大勢の人間が集まってひとつものをつくるとき、現場の一体感を維持するというのは何大抵なことでない。彼らの用意した花を気に入ってなくても「ま、いいか」と流してしまえば、クルーたちは「監督のこだわり」を簡単に安く見積もってしまい、クリエイティビティの純度はどんどん崩れていく。監督は、ときに気まずくなっても、頑として譲らない姿勢を見せなくてはならない場合もあるのだ。
逆に、白のカサブランカが目の前にあらわれたとき、
「この季節は、町の何処を歩いてもカサブランカはなかった」と言ったジャイルスの前言は、言い訳のための「嘘だったのね?」と責めるよりも、彼らが短時間のあいだにしてくれた努力のほうに目を向け、屈託なく、その努力への感謝を伝えなければならない。

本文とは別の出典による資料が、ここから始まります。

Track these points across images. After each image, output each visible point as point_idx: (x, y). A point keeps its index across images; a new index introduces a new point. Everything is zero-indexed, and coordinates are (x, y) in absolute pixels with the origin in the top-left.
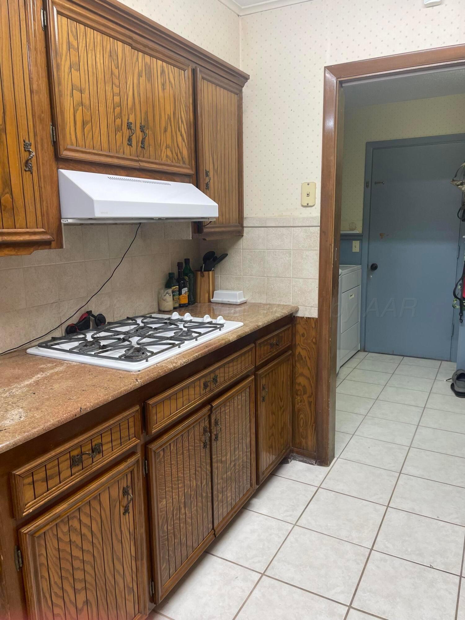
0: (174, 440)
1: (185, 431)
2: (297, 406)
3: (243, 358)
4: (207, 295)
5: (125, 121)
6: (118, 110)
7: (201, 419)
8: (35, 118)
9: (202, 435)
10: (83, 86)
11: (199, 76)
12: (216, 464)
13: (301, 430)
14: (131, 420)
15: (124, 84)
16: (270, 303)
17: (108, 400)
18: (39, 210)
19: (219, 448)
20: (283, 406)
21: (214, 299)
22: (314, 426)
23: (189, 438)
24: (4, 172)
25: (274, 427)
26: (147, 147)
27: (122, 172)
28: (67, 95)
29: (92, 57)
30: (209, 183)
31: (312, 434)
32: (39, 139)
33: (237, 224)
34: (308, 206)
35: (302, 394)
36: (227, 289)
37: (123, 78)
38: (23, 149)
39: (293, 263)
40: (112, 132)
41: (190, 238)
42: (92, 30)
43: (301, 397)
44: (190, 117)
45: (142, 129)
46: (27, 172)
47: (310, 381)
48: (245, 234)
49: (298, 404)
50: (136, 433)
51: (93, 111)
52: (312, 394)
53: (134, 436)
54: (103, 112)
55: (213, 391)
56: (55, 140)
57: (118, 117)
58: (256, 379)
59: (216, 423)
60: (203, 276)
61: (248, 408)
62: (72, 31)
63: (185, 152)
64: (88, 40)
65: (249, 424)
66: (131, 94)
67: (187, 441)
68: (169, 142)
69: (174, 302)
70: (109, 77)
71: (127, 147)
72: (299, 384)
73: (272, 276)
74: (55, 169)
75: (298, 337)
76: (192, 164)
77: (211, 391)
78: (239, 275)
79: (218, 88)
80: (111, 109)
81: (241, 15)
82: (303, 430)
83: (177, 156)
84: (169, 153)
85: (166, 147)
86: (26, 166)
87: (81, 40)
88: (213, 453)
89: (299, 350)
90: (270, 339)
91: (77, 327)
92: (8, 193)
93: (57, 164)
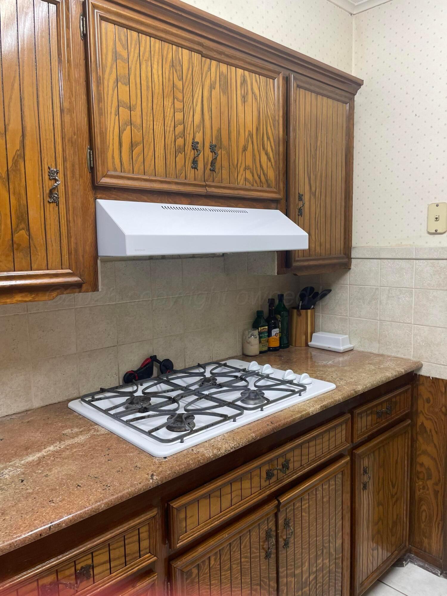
0: (216, 553)
1: (236, 538)
2: (418, 493)
3: (332, 434)
4: (304, 337)
5: (189, 141)
6: (180, 128)
7: (262, 520)
8: (65, 141)
9: (264, 542)
10: (133, 102)
11: (293, 84)
12: (286, 580)
13: (423, 526)
14: (144, 530)
15: (189, 97)
16: (384, 353)
17: (99, 509)
18: (65, 248)
19: (291, 557)
20: (396, 494)
21: (312, 343)
22: (440, 525)
23: (242, 547)
24: (20, 205)
25: (380, 523)
26: (219, 169)
27: (183, 199)
28: (111, 113)
29: (146, 68)
30: (302, 208)
31: (437, 534)
32: (68, 165)
33: (342, 255)
34: (436, 233)
35: (426, 478)
36: (330, 332)
37: (189, 91)
38: (47, 177)
39: (415, 305)
40: (171, 154)
41: (274, 273)
42: (148, 38)
43: (423, 482)
44: (279, 132)
45: (213, 149)
46: (51, 204)
47: (437, 464)
48: (352, 267)
49: (419, 491)
50: (151, 547)
51: (146, 131)
52: (439, 481)
53: (148, 550)
54: (159, 131)
55: (282, 481)
56: (92, 166)
57: (180, 137)
58: (352, 462)
59: (287, 524)
60: (299, 315)
61: (339, 500)
62: (120, 40)
63: (271, 174)
64: (142, 49)
65: (341, 522)
66: (198, 109)
67: (238, 551)
68: (249, 162)
69: (261, 345)
70: (169, 91)
71: (190, 170)
72: (422, 465)
73: (386, 320)
74: (92, 200)
75: (420, 402)
76: (279, 186)
77: (278, 481)
78: (344, 316)
79: (319, 97)
80: (170, 127)
81: (355, 13)
82: (425, 525)
83: (260, 178)
84: (249, 176)
85: (245, 169)
86: (50, 197)
87: (132, 50)
88: (280, 565)
89: (421, 419)
90: (376, 406)
91: (136, 375)
92: (23, 229)
93: (94, 194)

監督の仕事においてはそんなことがつきものだったが、アメリカの現場でそのようなすれ違いが尾を引くことはなく、私たちは再び戻った和やかさのなかで、午前中の撮影を終えることができたのだった。

その午後、日本の助監督がやってきた

ニューオリンズでの撮影が終わると、カリフォルニア・サンタバーバラの撮影を経て、プロダクションは日本シーンを撮るため、いよいよ日本に移動する。
その日も間近に迫って、日本ではもうプロデューサーの永井さんに集められた優秀なスタッフたちが準備を始めてくれている筈だった。
今回の作品が、アメリカと日本で別々のチーム編成で撮られると決まっていても、一本の映画なのだから、せめて日本のチーフ助監督にはアメリカの現場を見ておいて欲しい。私にはそんな願いがあったので、日本の助監督のFさんがアメリカ撮影14日目のその日、ニューオリンズの現場に到着し、皆で彼を歓迎した。
Fさんは、アメリカを発つ前に何人もの助監督と会って、いちばん信頼できそうな人と思い選んだ人だったし、自分の映画作品の監督をした経験もあるFさんにとって、アメリカの現場を直接見るのは貴重な経験になるだろうと思ったし、また彼との久しぶりの再会が嬉しかった。